Figurarsi dopo il successo del circuito Atp al Queen's: «Ho vinto con un’anca di metallo, è una cosa davvero mentale, di nervi», ha commentato felice, 157 giorni dopo l’operazione, cancellando le lacrime con le quali aveva chiuso l’esperienza agli Australian Open e la sconfitta contro Bautista Agut con la quale temeva di aver chiuso anche la carriera.

Con 45 titoli di singolare, l’ultimo a Dubai nel febbraio 2017. Anche se formalmente è cauto, chi lo conosce bene sa che Murray è eccitatissimo dalla nuova sfida: «Se le cose non andranno bene in singolare, considererò una carriera solo da doppista, vediamo che succede dopo Wimbledon. Potrei continuare ad allenarmi e poi magari provare a giocare in singolare a New York, oppure prendermi un lungo break per preparami al meglio. Comunque vada, la cosa più importante è che non ho dolori».
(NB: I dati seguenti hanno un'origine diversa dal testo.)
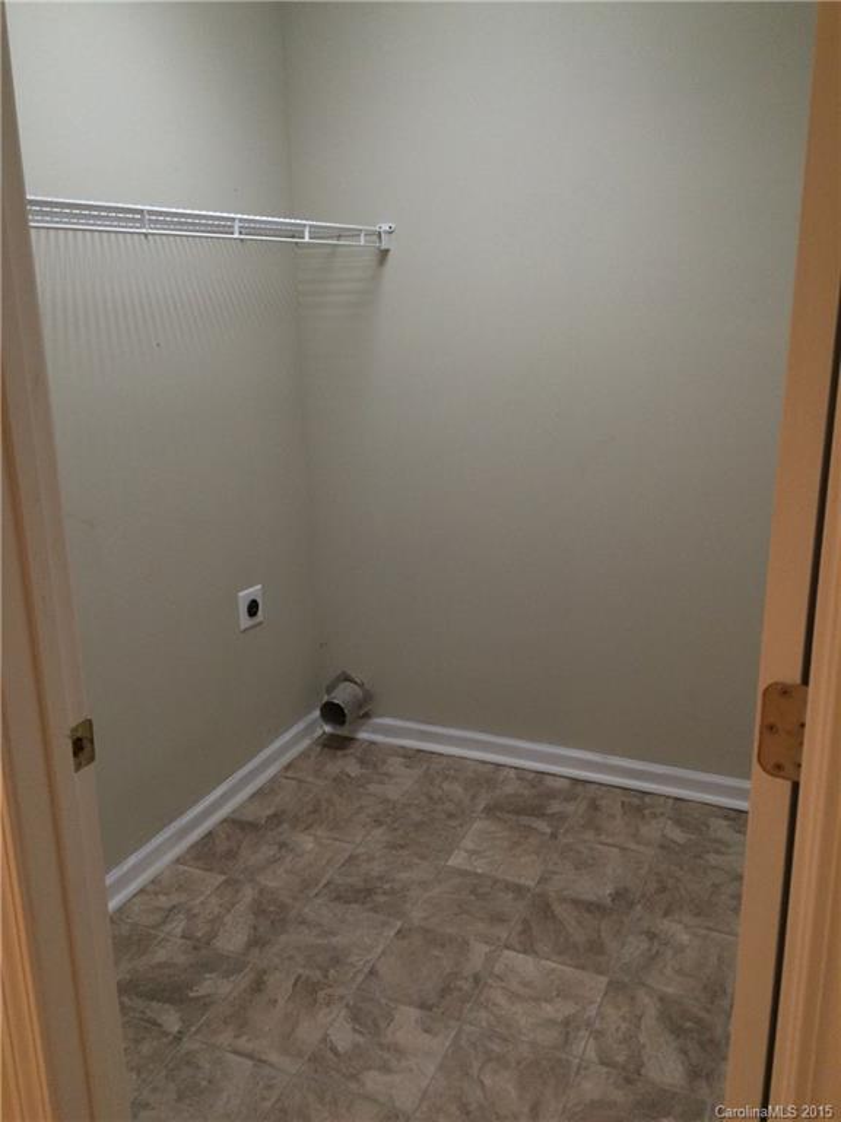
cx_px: 420
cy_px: 561
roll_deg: +1.1
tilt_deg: -15.0
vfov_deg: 61.7
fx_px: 939
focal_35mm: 29
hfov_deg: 48.2
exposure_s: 1/30
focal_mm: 4.15
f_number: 2.2
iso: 200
«Temevo - ha detto Murray - che, sotto sforzo, l’anca mi facesse male e invece non ho sentito niente di strano e di brutto». A questo puynto un pensiero è inevitabile: povera (eterna) Next Gen già bistrattata dai vari Federer, Nadal e Djokovic, se torna sul serio anche Murray gli spazi si ridurranno ancora di più e il cambio generazionale sarà rimandato a data da definirsi. Magari con una Next Next Gen.